Don't get us wrong, what we're telling you is basically how the used computer market works. the sum of the system even before the chip shortage usually sells for less then the parts... if you know how to EBAY the gpu will land you a pretty penny, as NVIDIA gpus always sell for stupid prices (even used) and that was before the current mining craze. the quad core is worth a lot less then when you bought it, considering you can get similar performing NEW chips for <150 today.
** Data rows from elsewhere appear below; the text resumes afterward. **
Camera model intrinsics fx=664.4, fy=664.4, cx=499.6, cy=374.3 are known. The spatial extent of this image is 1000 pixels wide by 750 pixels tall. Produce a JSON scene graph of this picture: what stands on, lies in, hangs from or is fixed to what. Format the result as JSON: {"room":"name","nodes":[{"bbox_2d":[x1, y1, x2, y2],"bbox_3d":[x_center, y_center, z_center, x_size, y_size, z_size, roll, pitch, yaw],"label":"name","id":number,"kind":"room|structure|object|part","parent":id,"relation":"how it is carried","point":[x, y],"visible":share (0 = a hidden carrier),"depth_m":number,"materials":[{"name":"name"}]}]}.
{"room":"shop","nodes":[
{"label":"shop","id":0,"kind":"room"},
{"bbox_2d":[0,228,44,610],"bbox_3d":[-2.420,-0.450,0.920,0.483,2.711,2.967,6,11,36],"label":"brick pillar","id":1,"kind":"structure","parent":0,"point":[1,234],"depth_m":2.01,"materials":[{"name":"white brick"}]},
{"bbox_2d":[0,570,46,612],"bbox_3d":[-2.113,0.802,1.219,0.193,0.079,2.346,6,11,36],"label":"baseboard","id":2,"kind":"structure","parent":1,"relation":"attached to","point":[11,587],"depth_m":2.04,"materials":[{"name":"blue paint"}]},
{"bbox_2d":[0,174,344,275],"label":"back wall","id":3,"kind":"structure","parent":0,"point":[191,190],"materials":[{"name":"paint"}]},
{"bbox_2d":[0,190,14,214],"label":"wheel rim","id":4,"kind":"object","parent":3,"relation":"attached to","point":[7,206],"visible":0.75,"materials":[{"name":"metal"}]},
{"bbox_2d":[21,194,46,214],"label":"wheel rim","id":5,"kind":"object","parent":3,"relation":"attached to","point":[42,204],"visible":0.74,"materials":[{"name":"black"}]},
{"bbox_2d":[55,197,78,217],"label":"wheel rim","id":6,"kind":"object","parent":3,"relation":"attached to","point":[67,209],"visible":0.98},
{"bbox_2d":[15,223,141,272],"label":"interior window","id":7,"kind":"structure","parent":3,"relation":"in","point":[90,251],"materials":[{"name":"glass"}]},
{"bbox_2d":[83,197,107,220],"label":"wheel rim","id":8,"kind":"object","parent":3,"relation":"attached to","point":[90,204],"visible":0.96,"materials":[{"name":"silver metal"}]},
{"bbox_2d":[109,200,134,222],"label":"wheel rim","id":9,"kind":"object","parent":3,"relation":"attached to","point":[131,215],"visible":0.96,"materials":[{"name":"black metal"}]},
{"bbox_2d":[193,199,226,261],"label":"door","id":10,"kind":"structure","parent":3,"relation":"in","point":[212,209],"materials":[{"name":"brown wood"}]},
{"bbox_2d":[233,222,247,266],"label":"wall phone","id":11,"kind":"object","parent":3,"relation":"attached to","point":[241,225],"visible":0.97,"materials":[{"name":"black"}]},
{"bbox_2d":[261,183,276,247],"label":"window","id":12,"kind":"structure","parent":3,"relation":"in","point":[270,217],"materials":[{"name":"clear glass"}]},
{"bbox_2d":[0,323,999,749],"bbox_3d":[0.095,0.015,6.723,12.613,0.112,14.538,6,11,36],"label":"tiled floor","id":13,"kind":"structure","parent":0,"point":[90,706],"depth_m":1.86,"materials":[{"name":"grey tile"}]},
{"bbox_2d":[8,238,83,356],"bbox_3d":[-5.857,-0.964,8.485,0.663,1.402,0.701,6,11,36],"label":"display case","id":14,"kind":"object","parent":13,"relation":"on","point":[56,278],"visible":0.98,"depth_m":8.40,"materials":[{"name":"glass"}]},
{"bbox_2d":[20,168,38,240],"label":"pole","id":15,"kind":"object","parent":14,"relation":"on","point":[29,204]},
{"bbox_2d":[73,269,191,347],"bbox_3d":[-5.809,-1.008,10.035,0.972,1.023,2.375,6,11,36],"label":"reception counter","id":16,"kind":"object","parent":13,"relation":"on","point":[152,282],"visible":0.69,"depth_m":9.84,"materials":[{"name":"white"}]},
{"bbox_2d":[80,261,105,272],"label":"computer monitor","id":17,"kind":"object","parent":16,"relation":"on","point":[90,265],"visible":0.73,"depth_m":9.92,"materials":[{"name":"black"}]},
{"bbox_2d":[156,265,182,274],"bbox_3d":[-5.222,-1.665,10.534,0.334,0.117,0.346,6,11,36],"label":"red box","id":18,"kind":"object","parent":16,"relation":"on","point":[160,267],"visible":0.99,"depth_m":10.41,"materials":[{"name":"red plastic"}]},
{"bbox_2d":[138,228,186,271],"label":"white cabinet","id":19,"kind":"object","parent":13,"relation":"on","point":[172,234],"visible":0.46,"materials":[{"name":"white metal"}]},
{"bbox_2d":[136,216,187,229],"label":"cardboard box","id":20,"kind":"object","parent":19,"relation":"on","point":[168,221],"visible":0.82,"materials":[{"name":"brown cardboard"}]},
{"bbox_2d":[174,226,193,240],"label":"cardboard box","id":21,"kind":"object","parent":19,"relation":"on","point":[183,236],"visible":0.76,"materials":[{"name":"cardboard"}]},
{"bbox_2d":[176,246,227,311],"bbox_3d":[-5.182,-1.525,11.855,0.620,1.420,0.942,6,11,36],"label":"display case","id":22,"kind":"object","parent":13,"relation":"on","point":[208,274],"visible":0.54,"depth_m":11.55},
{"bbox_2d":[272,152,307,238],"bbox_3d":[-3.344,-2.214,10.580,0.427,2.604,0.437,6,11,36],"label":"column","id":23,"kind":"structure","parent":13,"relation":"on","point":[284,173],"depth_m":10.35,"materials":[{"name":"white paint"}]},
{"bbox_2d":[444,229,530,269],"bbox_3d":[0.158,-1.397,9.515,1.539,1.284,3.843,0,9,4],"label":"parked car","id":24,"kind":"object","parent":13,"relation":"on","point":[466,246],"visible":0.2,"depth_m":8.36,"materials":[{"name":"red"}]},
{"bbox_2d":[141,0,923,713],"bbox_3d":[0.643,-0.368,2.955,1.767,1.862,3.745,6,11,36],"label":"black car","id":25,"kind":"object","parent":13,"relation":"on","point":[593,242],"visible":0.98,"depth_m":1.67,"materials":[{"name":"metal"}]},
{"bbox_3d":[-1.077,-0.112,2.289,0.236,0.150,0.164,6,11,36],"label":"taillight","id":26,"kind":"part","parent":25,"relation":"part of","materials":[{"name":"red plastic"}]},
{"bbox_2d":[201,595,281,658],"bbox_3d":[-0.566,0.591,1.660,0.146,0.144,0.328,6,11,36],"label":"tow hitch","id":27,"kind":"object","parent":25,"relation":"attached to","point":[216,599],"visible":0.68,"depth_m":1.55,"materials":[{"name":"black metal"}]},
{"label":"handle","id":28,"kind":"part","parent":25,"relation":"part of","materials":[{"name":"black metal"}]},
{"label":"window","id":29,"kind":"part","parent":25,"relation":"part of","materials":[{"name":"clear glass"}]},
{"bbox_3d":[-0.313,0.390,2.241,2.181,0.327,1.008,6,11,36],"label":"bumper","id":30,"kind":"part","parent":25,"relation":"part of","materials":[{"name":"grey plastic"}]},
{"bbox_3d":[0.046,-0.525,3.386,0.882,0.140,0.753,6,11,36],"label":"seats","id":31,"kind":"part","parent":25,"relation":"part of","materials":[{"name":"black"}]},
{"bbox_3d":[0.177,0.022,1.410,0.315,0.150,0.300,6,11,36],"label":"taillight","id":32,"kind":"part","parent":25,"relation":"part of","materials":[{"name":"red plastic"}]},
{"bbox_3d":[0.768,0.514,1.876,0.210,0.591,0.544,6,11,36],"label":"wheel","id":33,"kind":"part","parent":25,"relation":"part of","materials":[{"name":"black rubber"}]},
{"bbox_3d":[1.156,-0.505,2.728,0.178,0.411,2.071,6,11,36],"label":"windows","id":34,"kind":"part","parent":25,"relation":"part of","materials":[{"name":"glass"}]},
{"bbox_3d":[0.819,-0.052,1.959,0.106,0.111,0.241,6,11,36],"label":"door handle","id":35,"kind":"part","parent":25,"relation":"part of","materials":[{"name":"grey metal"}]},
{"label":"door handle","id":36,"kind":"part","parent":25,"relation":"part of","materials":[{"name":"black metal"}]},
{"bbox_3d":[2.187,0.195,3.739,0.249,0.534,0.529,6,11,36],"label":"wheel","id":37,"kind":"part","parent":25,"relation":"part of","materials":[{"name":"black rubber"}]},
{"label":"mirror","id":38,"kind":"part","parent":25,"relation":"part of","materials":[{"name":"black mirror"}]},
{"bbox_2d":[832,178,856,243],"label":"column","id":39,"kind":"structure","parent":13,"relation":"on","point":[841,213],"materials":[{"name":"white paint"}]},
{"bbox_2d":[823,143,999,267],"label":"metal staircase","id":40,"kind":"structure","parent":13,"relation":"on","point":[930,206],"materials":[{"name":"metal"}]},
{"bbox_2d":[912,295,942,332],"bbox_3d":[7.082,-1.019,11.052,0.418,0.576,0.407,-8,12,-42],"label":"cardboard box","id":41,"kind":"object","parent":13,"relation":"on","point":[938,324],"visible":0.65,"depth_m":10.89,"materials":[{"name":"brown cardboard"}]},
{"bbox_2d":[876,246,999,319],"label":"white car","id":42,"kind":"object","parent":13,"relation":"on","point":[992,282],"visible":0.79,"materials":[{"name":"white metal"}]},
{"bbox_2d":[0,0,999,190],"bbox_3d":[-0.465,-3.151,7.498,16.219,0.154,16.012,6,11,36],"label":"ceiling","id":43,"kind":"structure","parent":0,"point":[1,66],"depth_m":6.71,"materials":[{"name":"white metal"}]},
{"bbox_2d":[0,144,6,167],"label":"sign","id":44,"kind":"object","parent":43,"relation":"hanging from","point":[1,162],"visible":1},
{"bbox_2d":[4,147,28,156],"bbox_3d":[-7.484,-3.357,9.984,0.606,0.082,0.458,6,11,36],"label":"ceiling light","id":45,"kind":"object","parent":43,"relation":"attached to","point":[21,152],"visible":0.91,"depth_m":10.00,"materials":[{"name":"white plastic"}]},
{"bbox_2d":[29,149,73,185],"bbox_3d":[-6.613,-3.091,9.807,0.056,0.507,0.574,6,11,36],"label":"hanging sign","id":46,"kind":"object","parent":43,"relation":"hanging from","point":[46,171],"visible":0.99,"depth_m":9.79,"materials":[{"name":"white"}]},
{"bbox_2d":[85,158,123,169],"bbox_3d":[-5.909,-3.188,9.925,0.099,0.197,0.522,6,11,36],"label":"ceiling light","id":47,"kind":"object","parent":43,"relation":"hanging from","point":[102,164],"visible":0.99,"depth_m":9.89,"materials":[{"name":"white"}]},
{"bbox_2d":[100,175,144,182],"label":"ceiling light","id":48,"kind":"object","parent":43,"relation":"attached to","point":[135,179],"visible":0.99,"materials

The motherboard probably would sell for a bit, there is always a market for old intel x series motherboards, the ram is still worth solid money, the storage is basically throw away cash, you'll have problems selling it because when you add shipping to the selling price it will come way too close to what they might be able to buy the same brand new, so you'll struggle selling it at all. power supplies have little to no value resale. same with computer cases. for the same reason for both, they're expensive to ship, so buying them new makes more sense. CPU coolers have very little resale value as well.

selling the whole thing together is easier, though you'll probably struggle to get more then 800 USD for it.


----------



## OverTheBelow

Fully agree with the others to part it out and sell it separately. You'll attract a wider and more relevant audience with single components and likely create more funds faster.

With a fully built PC you'll be limiting your sale to those who are either looking for a cheap built PC or those who sort the parts out themself. A hugely niche audience by comparison.


----------